Another resident of Maitama, James Adah, was rather livid with anger over the disappointment from his tailor for damaging his clothes and other friends’ he directed to him: “John has been my tailor for years. When one of my friends was preparing for his wedding and I was among the men on suit, I convinced the other people that I have I good tailor. They all agreed and we gave the clothes to John.
“After two weeks as agreed, he called me that our clothes are ready. So, I joyfully called my men so that we can go together for the collection. On getting there, we decided to try our clothes. It was like I was dreaming because almost all the clothes had one fault or the other. For some, one hand was bigger and longer while for others, the legs were of different styles.
“When we started quarrelling, he then confessed that it was his apprentice that made the clothes because he was too busy with other materials from other customers. I have not known peace since that day because my friends had been on my neck for taken them to a bad tailor. We had to use our old suit because the new one was condemned. I was totally frustrated, if I knew, I would have allowed them to use their own tailors.”
Susan Usman also expressed disappoint that her tailor delivered the clothes her children were supposed to use on Christmas day on December 31: “I gave her the clothes since November because I never wanted to hear any excuse, but what I was avoiding still happened.
“I didn’t see the clothes, she was always telling me to come back the next day until the last day of the year. Before I could collect the clothes I made a lot of trouble with her and had to even sleep in her shop because once I leave the shop, she would drop mine and pick another customer’s clothes.
“It was not easy because the children could not allow me to rest in the house in anticipation of their new dress. I concluded that I will never sow clothes during festive period again.”
Tailors on the other argued that it is very wrong to put the entire blame on them, insisting that they are not the main cause of the disappointments. They blamed the inability of customers to deposit reasonable amount of money for sowing of the clothes as major cause of the disappointment, stressing that some of the clothes they used their money to make are still lying in their shops.
Don Sammy, Wuse, argued that disappointing customers at that period of the year is usually inevitable due to the pressure by most people to collect their clothes before Christmas. He said to meet up with the high demand he had to employ additional hands, extended service time and even rejected express services: “It is very difficult not to disappoint customers in this festive period because most of them will not bring their clothes on time.

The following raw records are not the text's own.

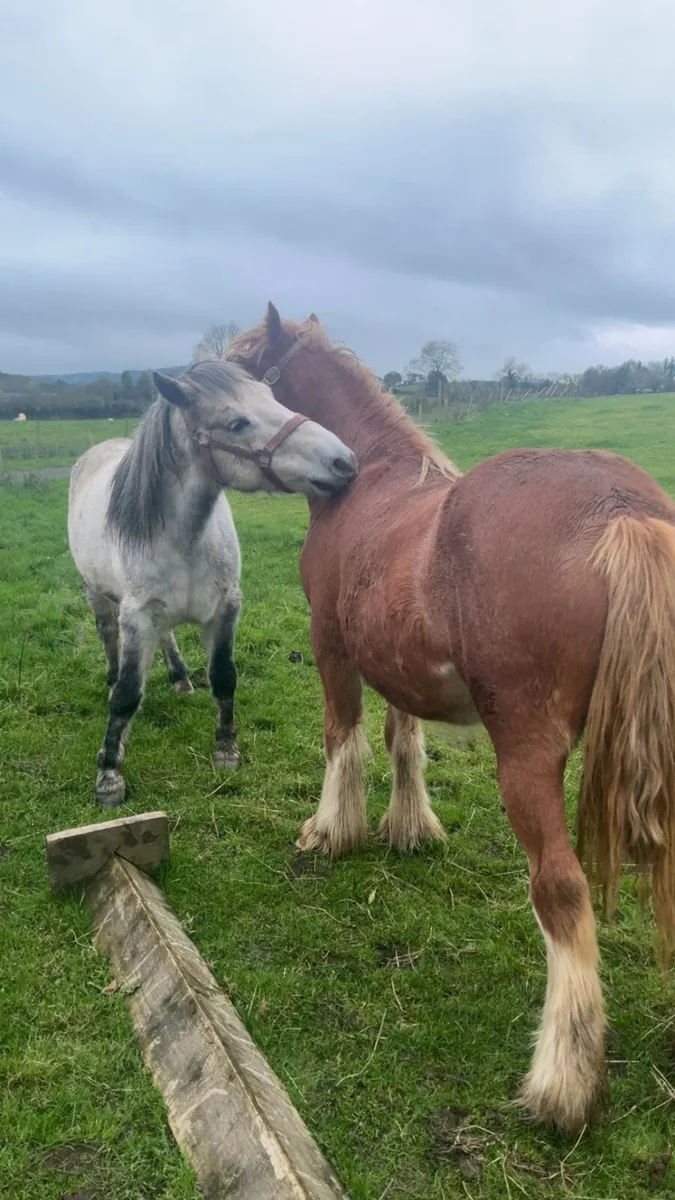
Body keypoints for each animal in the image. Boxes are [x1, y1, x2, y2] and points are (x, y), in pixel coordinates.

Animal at [67, 356, 357, 809]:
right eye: (237, 423)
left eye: (273, 398)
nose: (343, 462)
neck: (185, 536)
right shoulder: (137, 616)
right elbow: (129, 694)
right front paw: (109, 775)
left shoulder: (224, 609)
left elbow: (223, 676)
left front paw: (226, 749)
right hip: (97, 595)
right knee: (108, 636)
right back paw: (114, 678)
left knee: (167, 637)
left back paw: (180, 678)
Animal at [229, 304, 675, 1135]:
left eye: (242, 370)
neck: (368, 480)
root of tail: (621, 510)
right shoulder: (394, 661)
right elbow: (402, 740)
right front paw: (409, 828)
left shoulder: (330, 644)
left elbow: (342, 739)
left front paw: (330, 831)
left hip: (525, 758)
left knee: (560, 892)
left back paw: (560, 1085)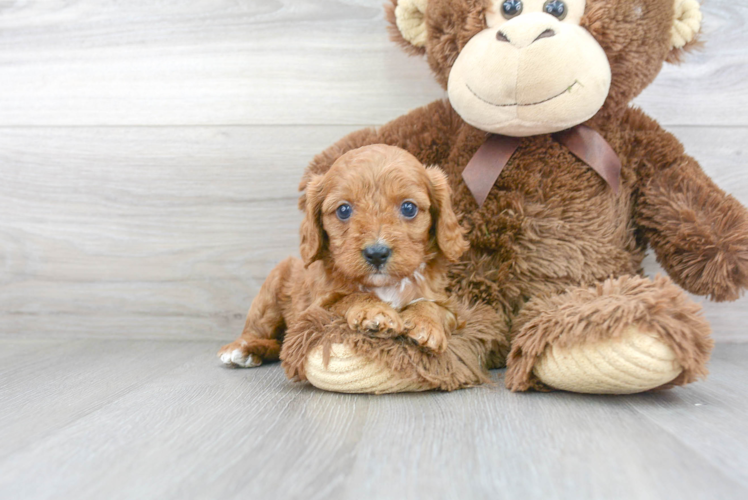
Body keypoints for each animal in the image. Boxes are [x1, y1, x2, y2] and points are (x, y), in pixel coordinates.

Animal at [219, 145, 470, 368]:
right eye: (343, 210)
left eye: (409, 208)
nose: (376, 253)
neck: (385, 286)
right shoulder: (316, 308)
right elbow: (350, 297)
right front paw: (374, 312)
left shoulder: (450, 306)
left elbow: (434, 306)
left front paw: (425, 324)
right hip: (270, 291)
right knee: (260, 331)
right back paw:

“They will bring it late and be looking for express services. I tried not to disappoint my customers because I made sure that I stopped receiving clothes as early as December 15.
“I am not the one that disappointed the customers rather they did because most of the clothes I used my money to make are still in the shop, yet to be collected by the owners.”
Another tailor, Oluchi Emma, attributed appointment to express services demand: “Last year’s seasonal work took a different style altogether. I normally stop receiving cloth from customers by December 10. But last year was like there would be no work till the dying minutes customers started showing up from nowhere.
“So, even with the extra hands and time I added I was not able to meet up with their demands. Therefore, I had to lock up my shop, switch off my phone and looked for a quiet place to rest my head. It was not my making; but because they brought most of the clothes late.”